Außenbereich - In einem Langzeit-Feldversuch wurden die Schwund- und Adhäsionsmechanismen an keramischen Belägen im Außenbereich untersucht. Ergebnis: Die Wahl hochwertiger Verlegematerialien, das Einhalten der geltenden technischen Regelwerke und Vorschriften sowie eine fachmännische Verlegung tragen entscheidend zur Dauerhaftigkeit der Beläge bei. Roger Zurbriggen, Karsten Pass, Alexander Wetzel (Foto: Elotex AG)
In der Langzeit-Feldstudie wurden mehrere Einflussfaktoren bewusst ungünstig gewählt, um die in der Folge ablaufenden Prozesse in der Mikrostruktur zu beobachten. Daraus ergaben sich Einblicke in die Materialien und ihr Langzeitverhalten. In dem Artikel "Mit Mikrorissen fängt es an" in FLIESEN & PLATTEN 10/2009, Seite 2631, wurde bereits über erste Resultate dieses Projekts informiert.
Einen Eindruck vom Versuchsaufbau des im Sommer 2008 gestarteten und nun in den dritten Winter gehenden Langzeit-Feldversuchs gibt Abbildung 1. Die Wände und Böden einer wenige Wochen alten Fertiggarage wurden sowohl innen als auch außen mit hellbeigen 30 x 30 cm großen Feinsteinzeugfliesen belegt. Pro Fliesenfeld, das jeweils circa 4 m² misst, wurden jeweils auch drei Glasfliesen anstelle von Feinsteinzeugfliesen verlegt. Der Grund: Durch die Glasfliesen konnte die Verbundfläche direkt beobachtet werden.
Bewusst entgegen allgemeinen Empfehlungen wurden die Voraussetzungen für eine schadensfreie Verlegung ungünstig gewählt. Hierzu zählen der junge Betonuntergrund, ein Dachgefälle von nur 1,5 %, eine geringe Fugenbreite von 3 mm und ein durchgängiger Halbverband. Zusätzlich wurde im auf der Abbildung rot umrahmten Wandsektor auf das kombinierte Verfahren verzichtet. Außerdem wurde auf dem Dach im rot markierten Sektor keine Dichtschlämme aufgebracht, der Fließbettkleber also direkt auf den jungen Beton aufgetragen. In den beiden roten Sektoren der Abbildung besteht also bewusst ein gewisses Schadensrisiko.
Im Außenbereich kombiniertes Verfahren einsetzen
Die Versuche bestätigen die Relevanz bestehender Regelwerke für den Außenbereich. So konnte bereits nach dem ersten Winter gezeigt werden, dass ohne eine Spachtelung auf der Fliesenrückseite im Eck-Bereich von Hohlstellen hohe Randspannungen entstehen, die zu Mikrorissen führen können.
Die mikroskopischen Dünnschliffaufnahmen in Abbildung 2 zeigen, wie die Spachtelung die Fliese vollflächig beschichtet.

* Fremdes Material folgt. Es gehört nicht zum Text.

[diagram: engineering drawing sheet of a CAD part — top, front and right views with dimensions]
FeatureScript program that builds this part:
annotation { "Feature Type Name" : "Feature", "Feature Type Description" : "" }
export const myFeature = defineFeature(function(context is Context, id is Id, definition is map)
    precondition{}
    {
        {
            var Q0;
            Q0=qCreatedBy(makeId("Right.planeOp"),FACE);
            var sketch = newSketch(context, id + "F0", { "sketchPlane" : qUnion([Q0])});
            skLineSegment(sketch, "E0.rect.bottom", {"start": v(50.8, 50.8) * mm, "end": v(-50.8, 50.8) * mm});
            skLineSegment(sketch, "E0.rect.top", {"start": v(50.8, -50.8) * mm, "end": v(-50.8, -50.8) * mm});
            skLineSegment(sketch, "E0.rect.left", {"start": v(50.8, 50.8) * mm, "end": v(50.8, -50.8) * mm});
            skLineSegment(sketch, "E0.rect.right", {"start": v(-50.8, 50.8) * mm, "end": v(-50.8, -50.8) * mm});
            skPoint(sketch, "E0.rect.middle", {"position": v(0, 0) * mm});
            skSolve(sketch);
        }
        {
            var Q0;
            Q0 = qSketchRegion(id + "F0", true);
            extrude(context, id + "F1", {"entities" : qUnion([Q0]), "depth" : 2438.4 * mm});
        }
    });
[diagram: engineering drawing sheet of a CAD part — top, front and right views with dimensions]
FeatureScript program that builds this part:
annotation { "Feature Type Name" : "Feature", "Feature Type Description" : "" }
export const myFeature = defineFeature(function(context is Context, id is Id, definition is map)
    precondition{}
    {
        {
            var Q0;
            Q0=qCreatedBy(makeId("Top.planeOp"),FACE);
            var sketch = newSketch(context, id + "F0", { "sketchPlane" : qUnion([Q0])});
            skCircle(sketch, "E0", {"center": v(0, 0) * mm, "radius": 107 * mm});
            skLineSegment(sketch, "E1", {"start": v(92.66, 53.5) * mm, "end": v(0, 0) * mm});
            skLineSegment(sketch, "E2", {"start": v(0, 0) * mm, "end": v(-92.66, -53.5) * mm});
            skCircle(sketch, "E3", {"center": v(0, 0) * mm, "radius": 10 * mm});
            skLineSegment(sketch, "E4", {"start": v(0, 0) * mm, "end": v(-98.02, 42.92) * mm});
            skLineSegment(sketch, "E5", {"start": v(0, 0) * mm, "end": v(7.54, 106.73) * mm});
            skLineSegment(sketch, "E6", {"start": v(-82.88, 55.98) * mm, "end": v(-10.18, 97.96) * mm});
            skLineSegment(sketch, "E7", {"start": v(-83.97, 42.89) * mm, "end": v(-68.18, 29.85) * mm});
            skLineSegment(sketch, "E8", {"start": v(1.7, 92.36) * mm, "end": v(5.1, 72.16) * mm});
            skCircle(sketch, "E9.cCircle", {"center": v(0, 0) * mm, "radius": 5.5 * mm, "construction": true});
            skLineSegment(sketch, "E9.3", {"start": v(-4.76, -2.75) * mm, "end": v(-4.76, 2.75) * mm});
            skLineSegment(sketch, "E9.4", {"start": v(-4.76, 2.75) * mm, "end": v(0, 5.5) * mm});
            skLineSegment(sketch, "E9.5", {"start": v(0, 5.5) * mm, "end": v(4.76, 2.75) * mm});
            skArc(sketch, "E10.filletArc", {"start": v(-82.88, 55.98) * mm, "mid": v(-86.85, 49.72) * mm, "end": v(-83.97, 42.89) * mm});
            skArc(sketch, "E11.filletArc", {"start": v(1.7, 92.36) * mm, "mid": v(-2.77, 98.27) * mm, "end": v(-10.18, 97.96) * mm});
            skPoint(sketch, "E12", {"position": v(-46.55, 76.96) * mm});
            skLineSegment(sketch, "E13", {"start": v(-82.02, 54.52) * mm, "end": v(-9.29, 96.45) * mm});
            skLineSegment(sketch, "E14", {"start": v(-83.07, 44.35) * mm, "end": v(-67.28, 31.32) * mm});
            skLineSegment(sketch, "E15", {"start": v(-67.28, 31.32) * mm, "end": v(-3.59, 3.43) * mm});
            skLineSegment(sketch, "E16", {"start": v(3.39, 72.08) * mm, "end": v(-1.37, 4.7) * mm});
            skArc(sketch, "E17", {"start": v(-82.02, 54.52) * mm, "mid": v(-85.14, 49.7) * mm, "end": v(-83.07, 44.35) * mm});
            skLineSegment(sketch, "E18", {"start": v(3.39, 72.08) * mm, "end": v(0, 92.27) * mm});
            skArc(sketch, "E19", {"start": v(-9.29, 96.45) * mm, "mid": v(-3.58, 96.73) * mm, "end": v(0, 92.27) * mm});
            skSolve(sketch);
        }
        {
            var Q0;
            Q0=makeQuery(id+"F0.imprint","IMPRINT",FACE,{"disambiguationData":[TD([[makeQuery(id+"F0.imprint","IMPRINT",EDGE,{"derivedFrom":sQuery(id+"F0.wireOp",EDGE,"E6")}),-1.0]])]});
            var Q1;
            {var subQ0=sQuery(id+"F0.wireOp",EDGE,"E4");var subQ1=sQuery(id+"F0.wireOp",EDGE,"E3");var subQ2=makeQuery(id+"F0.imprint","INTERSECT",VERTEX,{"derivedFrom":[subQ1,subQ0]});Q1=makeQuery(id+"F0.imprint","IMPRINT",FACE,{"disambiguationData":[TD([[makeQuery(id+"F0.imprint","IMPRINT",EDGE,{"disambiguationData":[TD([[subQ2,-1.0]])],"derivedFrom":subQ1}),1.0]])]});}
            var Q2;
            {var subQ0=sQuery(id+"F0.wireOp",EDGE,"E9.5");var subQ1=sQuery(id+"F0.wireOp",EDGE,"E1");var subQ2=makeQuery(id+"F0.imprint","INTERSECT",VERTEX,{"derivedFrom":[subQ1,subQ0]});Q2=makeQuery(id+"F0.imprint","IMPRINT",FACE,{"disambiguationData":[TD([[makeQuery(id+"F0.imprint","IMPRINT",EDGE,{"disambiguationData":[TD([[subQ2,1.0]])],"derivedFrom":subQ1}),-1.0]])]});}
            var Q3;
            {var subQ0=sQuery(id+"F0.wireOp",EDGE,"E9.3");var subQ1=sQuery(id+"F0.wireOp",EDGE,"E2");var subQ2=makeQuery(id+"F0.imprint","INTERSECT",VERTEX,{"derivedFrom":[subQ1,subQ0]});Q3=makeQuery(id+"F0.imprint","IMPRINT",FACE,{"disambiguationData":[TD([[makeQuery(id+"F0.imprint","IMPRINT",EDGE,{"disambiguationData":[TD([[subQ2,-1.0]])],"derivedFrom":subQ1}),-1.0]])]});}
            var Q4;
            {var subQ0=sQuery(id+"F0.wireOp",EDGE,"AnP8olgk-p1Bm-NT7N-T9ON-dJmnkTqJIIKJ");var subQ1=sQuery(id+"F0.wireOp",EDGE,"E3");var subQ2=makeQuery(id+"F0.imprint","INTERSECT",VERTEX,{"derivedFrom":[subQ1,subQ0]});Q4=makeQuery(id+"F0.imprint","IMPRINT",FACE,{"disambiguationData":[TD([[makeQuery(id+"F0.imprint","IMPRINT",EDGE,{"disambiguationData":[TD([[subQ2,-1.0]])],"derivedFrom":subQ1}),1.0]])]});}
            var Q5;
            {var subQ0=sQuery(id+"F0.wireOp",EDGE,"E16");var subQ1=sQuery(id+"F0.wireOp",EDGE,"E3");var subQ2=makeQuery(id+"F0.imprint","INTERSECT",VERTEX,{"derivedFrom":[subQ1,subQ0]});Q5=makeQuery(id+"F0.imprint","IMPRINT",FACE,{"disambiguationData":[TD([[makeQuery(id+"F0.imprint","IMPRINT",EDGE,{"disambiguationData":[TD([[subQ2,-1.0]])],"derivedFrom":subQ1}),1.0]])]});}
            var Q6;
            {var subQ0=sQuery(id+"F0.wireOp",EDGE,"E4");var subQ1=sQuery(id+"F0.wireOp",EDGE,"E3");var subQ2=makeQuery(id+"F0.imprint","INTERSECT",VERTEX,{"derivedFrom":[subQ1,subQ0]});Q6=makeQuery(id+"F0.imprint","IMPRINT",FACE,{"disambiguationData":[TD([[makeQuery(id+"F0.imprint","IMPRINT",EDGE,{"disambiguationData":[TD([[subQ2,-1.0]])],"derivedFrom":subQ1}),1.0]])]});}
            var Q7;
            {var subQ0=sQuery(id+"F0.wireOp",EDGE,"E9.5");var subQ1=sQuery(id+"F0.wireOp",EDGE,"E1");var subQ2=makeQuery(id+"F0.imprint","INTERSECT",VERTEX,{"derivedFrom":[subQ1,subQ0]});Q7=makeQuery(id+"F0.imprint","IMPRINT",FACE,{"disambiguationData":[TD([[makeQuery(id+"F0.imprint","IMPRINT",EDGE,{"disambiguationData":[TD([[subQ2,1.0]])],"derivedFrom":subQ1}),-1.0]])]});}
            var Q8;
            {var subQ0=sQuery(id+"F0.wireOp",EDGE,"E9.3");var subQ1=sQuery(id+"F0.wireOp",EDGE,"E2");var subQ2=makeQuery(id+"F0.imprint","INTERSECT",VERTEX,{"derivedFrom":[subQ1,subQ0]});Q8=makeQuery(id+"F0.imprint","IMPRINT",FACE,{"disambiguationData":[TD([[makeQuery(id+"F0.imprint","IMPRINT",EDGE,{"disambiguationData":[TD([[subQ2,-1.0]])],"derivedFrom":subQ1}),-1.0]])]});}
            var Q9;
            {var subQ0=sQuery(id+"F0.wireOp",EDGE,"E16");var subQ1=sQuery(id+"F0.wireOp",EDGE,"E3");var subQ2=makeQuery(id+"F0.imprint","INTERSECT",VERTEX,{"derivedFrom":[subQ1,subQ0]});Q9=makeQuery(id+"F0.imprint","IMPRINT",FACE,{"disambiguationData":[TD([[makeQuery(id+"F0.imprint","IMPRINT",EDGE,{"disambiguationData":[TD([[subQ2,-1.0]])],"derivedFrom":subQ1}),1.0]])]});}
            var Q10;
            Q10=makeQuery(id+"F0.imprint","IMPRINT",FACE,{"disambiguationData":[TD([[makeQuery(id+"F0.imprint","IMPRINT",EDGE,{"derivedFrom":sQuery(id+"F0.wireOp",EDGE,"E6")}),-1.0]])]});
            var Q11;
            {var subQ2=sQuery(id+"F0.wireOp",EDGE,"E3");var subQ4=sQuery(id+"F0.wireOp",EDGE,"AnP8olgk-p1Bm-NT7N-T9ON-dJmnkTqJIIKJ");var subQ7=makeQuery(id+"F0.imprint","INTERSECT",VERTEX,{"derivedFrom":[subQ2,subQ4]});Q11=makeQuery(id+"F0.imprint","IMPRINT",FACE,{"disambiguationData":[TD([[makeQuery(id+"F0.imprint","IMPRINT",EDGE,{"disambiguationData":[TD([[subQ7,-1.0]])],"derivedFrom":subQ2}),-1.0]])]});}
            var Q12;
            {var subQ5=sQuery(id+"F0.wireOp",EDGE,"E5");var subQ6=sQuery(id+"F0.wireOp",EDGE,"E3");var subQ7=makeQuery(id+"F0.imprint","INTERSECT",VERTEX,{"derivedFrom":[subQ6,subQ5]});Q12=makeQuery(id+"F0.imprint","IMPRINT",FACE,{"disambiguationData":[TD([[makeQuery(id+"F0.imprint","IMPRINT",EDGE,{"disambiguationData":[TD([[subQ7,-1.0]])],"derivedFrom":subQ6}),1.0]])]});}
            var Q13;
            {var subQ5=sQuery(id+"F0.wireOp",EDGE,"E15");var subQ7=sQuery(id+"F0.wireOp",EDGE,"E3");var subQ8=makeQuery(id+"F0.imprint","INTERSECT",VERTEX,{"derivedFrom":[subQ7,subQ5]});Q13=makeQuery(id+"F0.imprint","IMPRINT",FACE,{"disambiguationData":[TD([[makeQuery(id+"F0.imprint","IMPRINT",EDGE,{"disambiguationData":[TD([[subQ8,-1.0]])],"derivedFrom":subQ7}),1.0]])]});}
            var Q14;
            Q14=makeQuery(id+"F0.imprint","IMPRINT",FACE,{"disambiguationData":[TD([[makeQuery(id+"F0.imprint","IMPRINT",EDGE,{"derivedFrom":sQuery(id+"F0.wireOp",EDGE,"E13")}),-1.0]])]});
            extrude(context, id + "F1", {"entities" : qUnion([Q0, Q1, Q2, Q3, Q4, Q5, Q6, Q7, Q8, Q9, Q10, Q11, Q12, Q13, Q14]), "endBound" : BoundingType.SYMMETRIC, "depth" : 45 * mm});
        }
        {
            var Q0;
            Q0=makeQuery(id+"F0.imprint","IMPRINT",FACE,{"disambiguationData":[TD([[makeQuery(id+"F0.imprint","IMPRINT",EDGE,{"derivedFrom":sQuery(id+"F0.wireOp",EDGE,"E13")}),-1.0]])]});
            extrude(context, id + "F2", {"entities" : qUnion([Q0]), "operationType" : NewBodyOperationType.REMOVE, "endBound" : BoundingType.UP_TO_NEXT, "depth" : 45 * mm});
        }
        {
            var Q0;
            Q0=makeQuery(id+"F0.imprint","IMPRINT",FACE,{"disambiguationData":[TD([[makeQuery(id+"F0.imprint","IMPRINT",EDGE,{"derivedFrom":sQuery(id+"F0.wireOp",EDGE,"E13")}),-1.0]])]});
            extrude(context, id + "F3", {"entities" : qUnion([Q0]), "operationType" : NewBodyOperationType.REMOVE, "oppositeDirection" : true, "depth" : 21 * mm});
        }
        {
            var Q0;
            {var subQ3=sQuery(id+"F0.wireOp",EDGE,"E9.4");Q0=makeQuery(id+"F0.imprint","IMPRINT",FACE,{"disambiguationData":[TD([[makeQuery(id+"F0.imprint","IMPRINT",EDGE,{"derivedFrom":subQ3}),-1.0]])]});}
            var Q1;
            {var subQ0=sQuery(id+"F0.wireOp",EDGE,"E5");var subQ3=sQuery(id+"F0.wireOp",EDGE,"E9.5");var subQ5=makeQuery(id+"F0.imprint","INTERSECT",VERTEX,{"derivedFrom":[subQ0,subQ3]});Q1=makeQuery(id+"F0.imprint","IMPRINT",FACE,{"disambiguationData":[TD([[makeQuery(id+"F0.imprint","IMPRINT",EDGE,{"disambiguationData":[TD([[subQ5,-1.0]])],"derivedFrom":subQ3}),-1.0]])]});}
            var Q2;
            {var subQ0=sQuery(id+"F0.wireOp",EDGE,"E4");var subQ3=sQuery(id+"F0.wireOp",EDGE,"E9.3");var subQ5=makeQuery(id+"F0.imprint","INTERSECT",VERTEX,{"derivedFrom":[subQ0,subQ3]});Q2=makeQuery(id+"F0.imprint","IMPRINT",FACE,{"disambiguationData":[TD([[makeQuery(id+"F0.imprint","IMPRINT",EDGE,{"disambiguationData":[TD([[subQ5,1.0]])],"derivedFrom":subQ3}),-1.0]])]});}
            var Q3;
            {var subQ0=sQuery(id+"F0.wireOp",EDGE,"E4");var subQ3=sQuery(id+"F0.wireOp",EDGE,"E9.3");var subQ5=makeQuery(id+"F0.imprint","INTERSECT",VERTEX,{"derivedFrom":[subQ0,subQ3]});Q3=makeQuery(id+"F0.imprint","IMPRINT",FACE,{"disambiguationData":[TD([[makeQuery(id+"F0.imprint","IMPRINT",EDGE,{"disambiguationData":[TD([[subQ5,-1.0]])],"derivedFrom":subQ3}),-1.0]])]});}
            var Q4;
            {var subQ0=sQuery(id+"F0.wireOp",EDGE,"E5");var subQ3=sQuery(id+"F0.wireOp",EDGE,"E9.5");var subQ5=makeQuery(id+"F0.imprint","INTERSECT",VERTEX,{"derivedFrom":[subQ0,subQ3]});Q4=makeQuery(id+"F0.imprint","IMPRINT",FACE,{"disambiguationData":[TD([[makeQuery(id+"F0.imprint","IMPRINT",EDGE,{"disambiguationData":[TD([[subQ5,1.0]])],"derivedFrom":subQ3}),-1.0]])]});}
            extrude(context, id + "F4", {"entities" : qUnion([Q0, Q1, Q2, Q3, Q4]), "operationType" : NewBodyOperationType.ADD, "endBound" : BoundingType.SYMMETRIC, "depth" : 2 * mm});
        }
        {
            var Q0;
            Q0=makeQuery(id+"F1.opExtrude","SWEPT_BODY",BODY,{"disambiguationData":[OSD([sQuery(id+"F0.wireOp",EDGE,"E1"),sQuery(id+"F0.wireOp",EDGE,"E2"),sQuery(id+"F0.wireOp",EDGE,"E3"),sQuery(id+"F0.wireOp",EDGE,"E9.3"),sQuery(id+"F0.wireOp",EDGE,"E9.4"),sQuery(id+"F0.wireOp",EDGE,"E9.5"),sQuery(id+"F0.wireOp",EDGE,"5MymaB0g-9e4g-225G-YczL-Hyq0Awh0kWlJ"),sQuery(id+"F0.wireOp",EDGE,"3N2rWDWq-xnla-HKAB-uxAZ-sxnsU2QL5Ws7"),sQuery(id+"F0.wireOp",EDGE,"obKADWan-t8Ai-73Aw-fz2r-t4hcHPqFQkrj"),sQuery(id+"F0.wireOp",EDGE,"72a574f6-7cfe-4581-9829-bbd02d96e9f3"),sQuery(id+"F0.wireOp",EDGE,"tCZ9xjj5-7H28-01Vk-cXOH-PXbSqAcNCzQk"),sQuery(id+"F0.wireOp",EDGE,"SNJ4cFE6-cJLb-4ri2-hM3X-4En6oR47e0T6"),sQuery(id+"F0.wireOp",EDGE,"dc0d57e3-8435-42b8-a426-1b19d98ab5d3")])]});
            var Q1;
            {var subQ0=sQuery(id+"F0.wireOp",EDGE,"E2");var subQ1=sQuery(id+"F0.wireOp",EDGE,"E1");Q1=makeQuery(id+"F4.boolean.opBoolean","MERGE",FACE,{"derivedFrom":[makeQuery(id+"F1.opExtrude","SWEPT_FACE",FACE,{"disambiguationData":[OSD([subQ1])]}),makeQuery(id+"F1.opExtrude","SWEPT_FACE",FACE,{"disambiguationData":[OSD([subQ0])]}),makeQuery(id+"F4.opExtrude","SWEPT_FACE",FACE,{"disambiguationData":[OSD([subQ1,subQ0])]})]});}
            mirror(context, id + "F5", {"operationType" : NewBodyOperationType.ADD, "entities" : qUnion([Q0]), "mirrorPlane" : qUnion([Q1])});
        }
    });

Dadurch kommt die Haut, die sich auf der Oberfläche des auf den Untergrund aufgekämmten Mörtels gebildet hat, an die frische Butteringschicht zu liegen. Ohne die Spachtelung grenzt diese Haut direkt an die Verbundstelle und beeinträchtigt dort die Benetzung der Fliesenrückseite.
Abbildung 3 veranschaulicht die mechanische Funktionalität einer flexiblen Abdichtung zwischen Betonuntergrund und Klebemörtel. Risse, die den Beton durchschlagen, enden an der verformbaren Dichtschlämme (oben). Wird der Kleber direkt auf den jungen Betonuntergrund aufgetragen, so können sich Untergrundrisse über den starren Verbund in den Mörtel fortpflanzen (unten) und in naheliegende Fugen durchschlagen. Durch diese Risse kann Wasser leichter in die Konstruktion gelangen.